After the San Francisco Unified School District (SFUSD) announced long-term school closures due to coronavirus, they suddenly found themselves scrambling to prepare for distance learning. They needed to identify students without access to online learning, distribute Chromebooks, connect students to internet services, and train teachers in Zoom and Google Classroom. After four weeks, they were finally able to launch a developed distance learning program on April 13.
However successful these efforts have proven thus far, they are only short-term solutions. Experts predict that there will be a second wave of coronavirus before the creation of a vaccine, meaning social distancing will continue to be the norm in the foreseeable future. Given the high likelihood that Lowell will have to return to a form of online school next year to comply with social distancing guidelines, the district needs to produce a viable long-term plan.
Although temporary internet hotspots and Chromebook loans are sufficient for student learning right now, the district must improve the quality of these resources next year. The free internet provided through Comcast that many students are relying on for remote learning is only free for two months, and the hotspots have a data limit of 10GB. This is enough for about 20 hours of video calls, after which the speed drops down to 2GB — too slow for video calls.

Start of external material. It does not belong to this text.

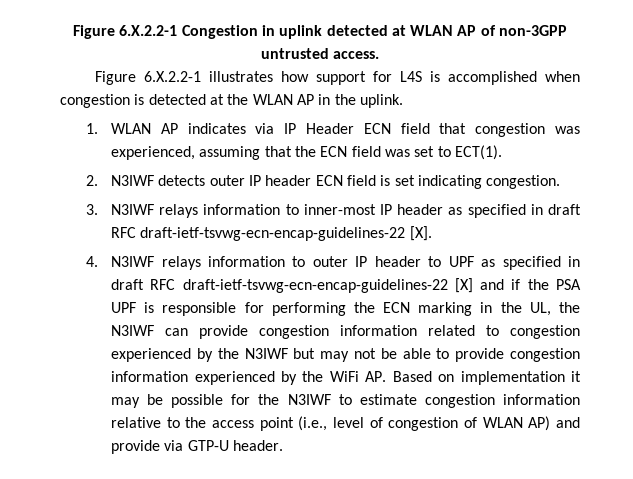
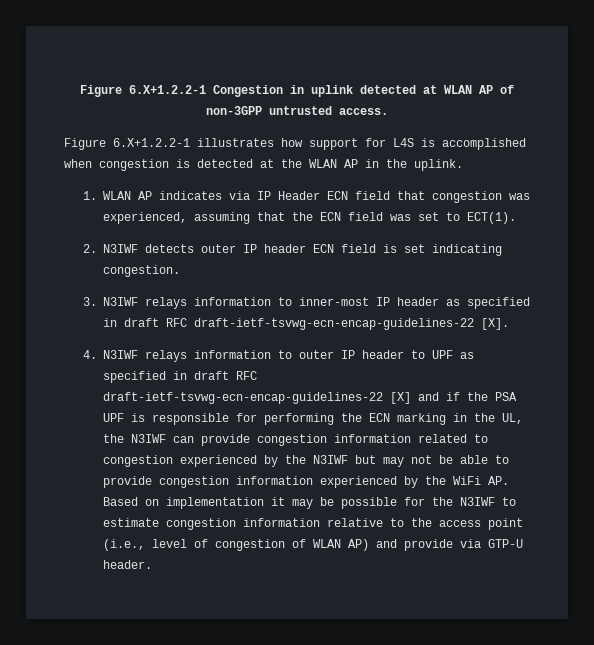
[72,25,178,39] Figure 6.X.2.2-1 -> [80,85,206,97] Figure 6.X+1.2.2-1
[144,71,202,82] 6.X.2.2-1 -> [113,138,190,147] 6.X+1.2.2-1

For now, these limitations are acceptable but the consequences of bad internet access will be higher next year, when teachers start covering new material and giving tests again. Additionally, the Chromebooks were loaned and will be returned once school resumes, leaving students without devices in the event of another closure. Moving forward, the district should implement a program that provides all students in need with a Chromebook and a reliable Wi-Fi source at the beginning of the school year, based on applications attached to the yearly lunch form — not waiting for another closure but preemptively preparing for one.
The hasty professional development trainings for teachers on various online platforms has also sufficed given our current acceptance of lower academic expectations, but further training is necessary if remote learning is to continue into next school year. The training required to teach remotely for a few months when principal Dacotah Swett has already acknowledged that not all material will be covered this year is vastly insufficient compared to that required to deliver a whole year’s worth of material. Right now, it is acceptable if a teacher needs to spend ten minutes during class figuring out how to screen share on Zoom or if their pre-recorded lecture fails to load on Google Classroom. But that lost time will add up if school continues online, and these kinds of delays will not be acceptable once teachers are under pressure to cover a full year of content. Thus, an additional set of professional development days should be planned to ensure that all teachers are completely comfortable delivering curricula equivalent to any other year, just virtually.
While immediate concerns have required reactive measures, the district and the San Francisco Board of Education must begin looking ahead to avoid subpar instruction in the future. SFUSD students have already lost several weeks of instructional time this year; we don’t want to lose any more.